* Start *

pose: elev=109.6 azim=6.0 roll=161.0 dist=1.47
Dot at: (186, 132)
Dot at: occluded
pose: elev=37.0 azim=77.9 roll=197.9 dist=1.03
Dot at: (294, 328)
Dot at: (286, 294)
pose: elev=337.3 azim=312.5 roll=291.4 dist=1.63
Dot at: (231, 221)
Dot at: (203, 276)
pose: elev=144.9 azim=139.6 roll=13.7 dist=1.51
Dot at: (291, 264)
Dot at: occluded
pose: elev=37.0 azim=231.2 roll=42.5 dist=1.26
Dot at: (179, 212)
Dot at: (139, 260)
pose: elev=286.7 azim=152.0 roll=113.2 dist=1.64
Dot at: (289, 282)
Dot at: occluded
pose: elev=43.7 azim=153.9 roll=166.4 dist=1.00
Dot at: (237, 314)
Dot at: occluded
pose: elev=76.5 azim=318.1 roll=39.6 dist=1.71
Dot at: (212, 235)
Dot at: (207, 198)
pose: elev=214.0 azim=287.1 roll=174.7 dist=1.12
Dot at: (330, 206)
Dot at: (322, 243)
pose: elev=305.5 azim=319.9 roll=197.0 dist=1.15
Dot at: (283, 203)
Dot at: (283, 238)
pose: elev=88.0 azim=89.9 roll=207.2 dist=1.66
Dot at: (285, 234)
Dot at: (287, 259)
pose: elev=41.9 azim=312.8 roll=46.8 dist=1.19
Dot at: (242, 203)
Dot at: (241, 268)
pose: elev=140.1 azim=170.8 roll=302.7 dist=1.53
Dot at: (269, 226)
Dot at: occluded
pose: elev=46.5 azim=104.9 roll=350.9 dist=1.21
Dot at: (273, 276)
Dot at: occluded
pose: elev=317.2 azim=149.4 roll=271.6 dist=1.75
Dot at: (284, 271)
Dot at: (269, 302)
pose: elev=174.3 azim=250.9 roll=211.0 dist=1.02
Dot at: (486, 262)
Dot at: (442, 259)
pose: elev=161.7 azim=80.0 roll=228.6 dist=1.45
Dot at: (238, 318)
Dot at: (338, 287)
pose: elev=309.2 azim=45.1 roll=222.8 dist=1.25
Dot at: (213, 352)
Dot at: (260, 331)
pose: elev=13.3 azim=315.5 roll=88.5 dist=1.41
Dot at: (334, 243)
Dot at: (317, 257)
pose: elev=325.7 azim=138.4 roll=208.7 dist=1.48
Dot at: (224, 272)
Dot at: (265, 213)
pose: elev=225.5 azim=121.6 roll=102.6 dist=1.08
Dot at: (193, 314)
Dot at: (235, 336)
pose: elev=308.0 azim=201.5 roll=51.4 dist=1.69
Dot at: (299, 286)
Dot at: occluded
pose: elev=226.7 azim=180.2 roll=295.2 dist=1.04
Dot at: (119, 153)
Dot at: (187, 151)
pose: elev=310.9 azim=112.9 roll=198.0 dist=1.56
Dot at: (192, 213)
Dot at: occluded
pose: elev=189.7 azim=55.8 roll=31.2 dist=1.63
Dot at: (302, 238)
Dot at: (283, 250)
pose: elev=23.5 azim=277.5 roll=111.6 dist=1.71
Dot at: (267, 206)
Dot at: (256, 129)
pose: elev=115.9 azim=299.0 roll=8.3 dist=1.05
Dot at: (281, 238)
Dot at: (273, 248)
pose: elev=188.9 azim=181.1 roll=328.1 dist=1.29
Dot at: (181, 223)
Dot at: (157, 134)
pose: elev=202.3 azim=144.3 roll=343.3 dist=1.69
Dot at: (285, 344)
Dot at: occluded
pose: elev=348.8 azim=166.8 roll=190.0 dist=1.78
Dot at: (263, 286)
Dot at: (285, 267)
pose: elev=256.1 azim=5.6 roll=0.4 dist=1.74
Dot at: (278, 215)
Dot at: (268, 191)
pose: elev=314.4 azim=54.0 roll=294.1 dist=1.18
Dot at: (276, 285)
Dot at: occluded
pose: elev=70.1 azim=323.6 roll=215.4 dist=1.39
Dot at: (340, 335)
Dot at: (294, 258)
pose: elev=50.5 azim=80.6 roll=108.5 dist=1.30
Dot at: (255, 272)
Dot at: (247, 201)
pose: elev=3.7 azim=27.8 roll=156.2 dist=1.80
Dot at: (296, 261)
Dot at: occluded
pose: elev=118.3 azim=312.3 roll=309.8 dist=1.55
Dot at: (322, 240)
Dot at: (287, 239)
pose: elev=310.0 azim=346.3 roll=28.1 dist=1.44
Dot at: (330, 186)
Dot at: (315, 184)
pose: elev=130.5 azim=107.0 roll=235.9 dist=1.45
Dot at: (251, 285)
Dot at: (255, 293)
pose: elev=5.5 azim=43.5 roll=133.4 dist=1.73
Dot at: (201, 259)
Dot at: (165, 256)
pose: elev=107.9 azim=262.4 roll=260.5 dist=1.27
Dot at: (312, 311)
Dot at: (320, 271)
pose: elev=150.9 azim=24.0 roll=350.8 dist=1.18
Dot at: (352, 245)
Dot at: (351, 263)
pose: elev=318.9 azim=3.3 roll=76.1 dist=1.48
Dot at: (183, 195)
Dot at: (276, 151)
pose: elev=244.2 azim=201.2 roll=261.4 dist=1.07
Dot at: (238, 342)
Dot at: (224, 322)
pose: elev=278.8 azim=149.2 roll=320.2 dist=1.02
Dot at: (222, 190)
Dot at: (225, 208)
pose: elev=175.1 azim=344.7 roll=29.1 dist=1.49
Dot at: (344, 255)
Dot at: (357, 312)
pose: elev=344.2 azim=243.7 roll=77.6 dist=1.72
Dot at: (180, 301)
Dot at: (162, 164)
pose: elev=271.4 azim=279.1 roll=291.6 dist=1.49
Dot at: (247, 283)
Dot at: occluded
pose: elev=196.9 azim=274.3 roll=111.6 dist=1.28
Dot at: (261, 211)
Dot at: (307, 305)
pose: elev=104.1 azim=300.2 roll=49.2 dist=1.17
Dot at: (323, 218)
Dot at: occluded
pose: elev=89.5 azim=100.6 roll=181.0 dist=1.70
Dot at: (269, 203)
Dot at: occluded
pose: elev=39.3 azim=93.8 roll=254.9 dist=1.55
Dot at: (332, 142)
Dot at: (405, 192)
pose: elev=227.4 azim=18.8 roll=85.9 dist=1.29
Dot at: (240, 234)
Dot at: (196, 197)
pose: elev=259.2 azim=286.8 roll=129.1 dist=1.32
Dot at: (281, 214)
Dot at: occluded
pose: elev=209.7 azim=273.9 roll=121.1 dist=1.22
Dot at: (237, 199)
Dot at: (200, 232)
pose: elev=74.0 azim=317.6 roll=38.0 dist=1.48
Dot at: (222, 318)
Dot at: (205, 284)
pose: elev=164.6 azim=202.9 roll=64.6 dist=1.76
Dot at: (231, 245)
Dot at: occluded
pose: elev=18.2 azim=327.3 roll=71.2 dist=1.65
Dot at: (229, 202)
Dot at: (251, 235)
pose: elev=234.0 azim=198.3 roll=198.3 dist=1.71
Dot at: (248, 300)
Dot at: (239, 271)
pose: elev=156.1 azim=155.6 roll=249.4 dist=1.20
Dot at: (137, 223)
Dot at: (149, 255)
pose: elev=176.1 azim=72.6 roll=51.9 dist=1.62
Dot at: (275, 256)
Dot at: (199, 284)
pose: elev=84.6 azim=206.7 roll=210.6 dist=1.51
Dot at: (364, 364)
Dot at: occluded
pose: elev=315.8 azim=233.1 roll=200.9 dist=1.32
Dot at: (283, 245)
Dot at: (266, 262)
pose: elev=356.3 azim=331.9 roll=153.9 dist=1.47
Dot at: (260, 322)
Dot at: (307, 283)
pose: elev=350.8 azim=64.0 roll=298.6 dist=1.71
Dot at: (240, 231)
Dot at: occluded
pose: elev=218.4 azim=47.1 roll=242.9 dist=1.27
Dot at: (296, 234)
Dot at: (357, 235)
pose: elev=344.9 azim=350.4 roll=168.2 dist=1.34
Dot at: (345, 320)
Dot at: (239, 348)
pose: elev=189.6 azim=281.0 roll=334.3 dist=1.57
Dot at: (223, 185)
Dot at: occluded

* End *

PROBLEM TO SOLVE: Retype the items above without any change, starting with the very first line and going on through the line that contains "Dot at: (338, 287)", with that line included.

EXERCISE RESULT:
pose: elev=109.6 azim=6.0 roll=161.0 dist=1.47
Dot at: (186, 132)
Dot at: occluded
pose: elev=37.0 azim=77.9 roll=197.9 dist=1.03
Dot at: (294, 328)
Dot at: (286, 294)
pose: elev=337.3 azim=312.5 roll=291.4 dist=1.63
Dot at: (231, 221)
Dot at: (203, 276)
pose: elev=144.9 azim=139.6 roll=13.7 dist=1.51
Dot at: (291, 264)
Dot at: occluded
pose: elev=37.0 azim=231.2 roll=42.5 dist=1.26
Dot at: (179, 212)
Dot at: (139, 260)
pose: elev=286.7 azim=152.0 roll=113.2 dist=1.64
Dot at: (289, 282)
Dot at: occluded
pose: elev=43.7 azim=153.9 roll=166.4 dist=1.00
Dot at: (237, 314)
Dot at: occluded
pose: elev=76.5 azim=318.1 roll=39.6 dist=1.71
Dot at: (212, 235)
Dot at: (207, 198)
pose: elev=214.0 azim=287.1 roll=174.7 dist=1.12
Dot at: (330, 206)
Dot at: (322, 243)
pose: elev=305.5 azim=319.9 roll=197.0 dist=1.15
Dot at: (283, 203)
Dot at: (283, 238)
pose: elev=88.0 azim=89.9 roll=207.2 dist=1.66
Dot at: (285, 234)
Dot at: (287, 259)
pose: elev=41.9 azim=312.8 roll=46.8 dist=1.19
Dot at: (242, 203)
Dot at: (241, 268)
pose: elev=140.1 azim=170.8 roll=302.7 dist=1.53
Dot at: (269, 226)
Dot at: occluded
pose: elev=46.5 azim=104.9 roll=350.9 dist=1.21
Dot at: (273, 276)
Dot at: occluded
pose: elev=317.2 azim=149.4 roll=271.6 dist=1.75
Dot at: (284, 271)
Dot at: (269, 302)
pose: elev=174.3 azim=250.9 roll=211.0 dist=1.02
Dot at: (486, 262)
Dot at: (442, 259)
pose: elev=161.7 azim=80.0 roll=228.6 dist=1.45
Dot at: (238, 318)
Dot at: (338, 287)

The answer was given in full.